GOAL:
Answer these questions using the climate change text below, one per line:
(a) What weather events does the opening sentence name, and where?
(b) What limit on global temperature increase did the 2015 Paris climate agreement set?
(c) Which organization produced the new research the text cites?
[start of TEXT EXCERPT]
Disrupting climate change
After a season of record-breaking hurricanes in the US and floods across Asia, it would be easy to despair about the accelerating pace of climate change. Yet, despite the apocalyptic omens, an energy transformation big enough and fast enough to curb the spike in global temperature remains within reach. Better still, we do not need to wait for new inventions to implement the changes we need; the transformation can happen right now, with profitable solutions delivered by businesses and driven by markets.
Limiting the increase in global temperature to within two degrees Celsius of pre-industrial levels—the target set by the 2015 Paris climate agreement—will require decreasing reliance on fossil fuels, and changing how the world grows crops, harvests timber, and uses land.
New research by the Rocky Mountain Institute shows that both outcomes are possible, and that, together, the impact can “positively” disrupt the trajectory of climate change.
[end of TEXT EXCERPT]
[start of GIVEN DATA]
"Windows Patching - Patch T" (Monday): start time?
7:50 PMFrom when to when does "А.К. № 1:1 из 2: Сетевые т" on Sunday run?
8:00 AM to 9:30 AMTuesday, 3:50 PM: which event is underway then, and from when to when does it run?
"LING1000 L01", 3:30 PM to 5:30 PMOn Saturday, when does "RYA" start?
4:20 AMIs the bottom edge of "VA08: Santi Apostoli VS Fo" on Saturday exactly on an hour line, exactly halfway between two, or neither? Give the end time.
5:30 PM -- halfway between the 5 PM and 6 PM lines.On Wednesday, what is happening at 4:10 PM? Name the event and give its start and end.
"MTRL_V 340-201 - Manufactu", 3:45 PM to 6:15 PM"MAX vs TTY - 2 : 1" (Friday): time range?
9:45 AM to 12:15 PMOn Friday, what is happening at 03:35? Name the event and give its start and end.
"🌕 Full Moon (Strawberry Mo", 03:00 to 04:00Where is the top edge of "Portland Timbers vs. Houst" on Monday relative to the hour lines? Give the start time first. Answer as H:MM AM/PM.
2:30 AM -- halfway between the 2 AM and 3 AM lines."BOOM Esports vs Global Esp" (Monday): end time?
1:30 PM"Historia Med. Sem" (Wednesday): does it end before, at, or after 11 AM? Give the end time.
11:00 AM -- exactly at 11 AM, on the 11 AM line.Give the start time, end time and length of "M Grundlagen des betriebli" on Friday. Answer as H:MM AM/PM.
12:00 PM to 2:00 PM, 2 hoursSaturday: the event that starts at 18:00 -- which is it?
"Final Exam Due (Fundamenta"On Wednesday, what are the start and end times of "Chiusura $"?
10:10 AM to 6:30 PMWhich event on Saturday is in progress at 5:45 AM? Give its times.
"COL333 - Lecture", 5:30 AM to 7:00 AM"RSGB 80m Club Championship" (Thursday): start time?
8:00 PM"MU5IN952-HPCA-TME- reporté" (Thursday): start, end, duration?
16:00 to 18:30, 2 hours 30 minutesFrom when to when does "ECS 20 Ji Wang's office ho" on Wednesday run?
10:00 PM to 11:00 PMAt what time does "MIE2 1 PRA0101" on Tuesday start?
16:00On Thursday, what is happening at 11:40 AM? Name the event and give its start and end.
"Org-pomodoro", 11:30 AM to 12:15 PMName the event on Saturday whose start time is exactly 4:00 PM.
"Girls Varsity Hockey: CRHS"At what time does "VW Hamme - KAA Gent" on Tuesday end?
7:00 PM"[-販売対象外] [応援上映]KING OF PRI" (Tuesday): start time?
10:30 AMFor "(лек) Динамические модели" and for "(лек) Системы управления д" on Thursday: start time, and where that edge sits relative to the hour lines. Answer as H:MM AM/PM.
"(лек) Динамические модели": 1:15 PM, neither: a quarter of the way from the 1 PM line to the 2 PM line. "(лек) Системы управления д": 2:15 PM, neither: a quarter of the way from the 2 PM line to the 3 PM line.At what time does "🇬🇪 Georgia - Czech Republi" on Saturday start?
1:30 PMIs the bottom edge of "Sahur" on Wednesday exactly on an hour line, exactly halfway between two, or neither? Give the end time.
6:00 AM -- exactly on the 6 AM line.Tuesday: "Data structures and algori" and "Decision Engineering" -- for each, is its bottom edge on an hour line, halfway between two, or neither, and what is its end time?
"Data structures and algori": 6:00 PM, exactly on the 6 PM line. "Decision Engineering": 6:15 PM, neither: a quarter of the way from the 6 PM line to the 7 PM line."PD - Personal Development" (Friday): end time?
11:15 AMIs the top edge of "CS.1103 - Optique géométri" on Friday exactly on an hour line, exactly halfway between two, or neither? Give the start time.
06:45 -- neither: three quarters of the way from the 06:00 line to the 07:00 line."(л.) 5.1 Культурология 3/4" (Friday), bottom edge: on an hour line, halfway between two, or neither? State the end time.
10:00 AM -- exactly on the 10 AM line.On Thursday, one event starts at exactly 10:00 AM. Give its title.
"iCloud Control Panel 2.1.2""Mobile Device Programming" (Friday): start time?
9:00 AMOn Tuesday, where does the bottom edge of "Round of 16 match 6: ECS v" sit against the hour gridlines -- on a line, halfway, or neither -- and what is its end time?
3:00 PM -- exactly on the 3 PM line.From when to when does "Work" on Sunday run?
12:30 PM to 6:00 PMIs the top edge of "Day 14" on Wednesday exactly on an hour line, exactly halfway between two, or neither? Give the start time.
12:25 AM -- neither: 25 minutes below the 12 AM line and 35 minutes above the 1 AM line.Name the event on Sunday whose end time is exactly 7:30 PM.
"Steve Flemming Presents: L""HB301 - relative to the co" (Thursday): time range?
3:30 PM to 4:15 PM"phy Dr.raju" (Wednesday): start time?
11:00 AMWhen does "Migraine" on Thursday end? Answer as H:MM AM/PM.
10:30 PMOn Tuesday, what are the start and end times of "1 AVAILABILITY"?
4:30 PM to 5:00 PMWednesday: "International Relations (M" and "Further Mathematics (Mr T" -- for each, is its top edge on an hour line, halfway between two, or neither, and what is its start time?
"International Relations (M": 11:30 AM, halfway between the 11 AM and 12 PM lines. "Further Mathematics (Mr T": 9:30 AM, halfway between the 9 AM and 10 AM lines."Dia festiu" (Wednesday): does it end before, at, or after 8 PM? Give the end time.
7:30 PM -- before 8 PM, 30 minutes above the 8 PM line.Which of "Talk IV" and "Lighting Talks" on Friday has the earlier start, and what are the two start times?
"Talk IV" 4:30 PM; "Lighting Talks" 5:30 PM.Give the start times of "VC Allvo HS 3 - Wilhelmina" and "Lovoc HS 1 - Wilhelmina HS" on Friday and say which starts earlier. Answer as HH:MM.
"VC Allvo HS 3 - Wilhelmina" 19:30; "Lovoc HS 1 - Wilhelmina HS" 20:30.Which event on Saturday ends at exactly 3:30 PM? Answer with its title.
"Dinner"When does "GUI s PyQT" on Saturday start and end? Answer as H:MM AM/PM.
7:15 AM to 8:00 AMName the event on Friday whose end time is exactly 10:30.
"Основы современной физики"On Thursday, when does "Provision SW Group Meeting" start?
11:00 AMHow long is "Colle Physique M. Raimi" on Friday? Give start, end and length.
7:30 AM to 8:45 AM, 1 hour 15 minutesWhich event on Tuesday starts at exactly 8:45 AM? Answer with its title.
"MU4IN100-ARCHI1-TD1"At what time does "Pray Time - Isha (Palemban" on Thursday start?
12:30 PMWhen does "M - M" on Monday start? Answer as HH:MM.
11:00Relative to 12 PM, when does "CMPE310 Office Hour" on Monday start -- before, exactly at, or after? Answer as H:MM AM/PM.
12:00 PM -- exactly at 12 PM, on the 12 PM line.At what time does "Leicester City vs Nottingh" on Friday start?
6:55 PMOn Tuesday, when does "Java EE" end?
[end of GIVEN DATA]
ANSWER:
(a) Record-breaking hurricanes in the US and floods across Asia
(b) Within two degrees Celsius of pre-industrial levels
(c) The Rocky Mountain Institute